Seguir as novas regras de preços de transferência – tanto as gerais e as que envolvem intangíveis, serviços intragrupo, contratos de compartilhamento de custos e reestruturações societárias que afetam as empresas de seguro quanto o artigo 33, específico ao setor – é essencial para os grupos econômicos do setor.

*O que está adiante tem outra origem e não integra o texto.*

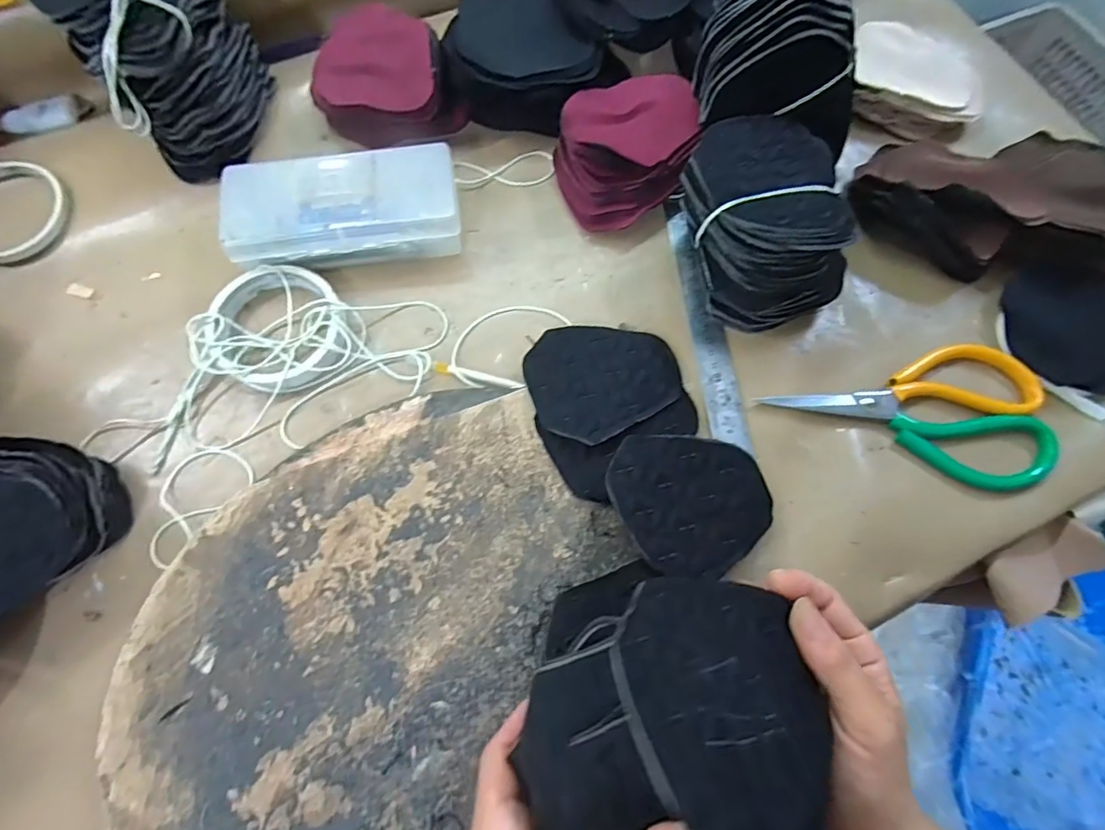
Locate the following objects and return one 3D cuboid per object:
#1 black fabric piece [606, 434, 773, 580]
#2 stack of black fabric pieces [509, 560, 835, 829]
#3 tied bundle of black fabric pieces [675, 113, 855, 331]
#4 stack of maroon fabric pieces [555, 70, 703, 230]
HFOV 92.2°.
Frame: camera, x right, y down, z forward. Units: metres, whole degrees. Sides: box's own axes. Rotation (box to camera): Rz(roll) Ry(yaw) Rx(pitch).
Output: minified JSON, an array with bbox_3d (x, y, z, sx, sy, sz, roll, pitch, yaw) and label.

Lembremos que não mencionamos aqui a aplicação das regras de preços de transferências para importação de seguros, já que provavelmente a SUSEP não permitirá tal importação. Por outro lado, os comentários do presente texto são integralmente aplicados para as demais operações internacionais realizadas pelas seguradoras.
III – Conclusões
O cenário internacional está em mudança constante e o compliance com as regras de preços de transferência se torna essencial para garantir a conformidade com o princípio do “arm’s length” pelas seguradoras, necessitando de atualizações constantes para refletir mudanças no grupo econômico, em suas transações e no ambiente regulatório, visando mitigar riscos.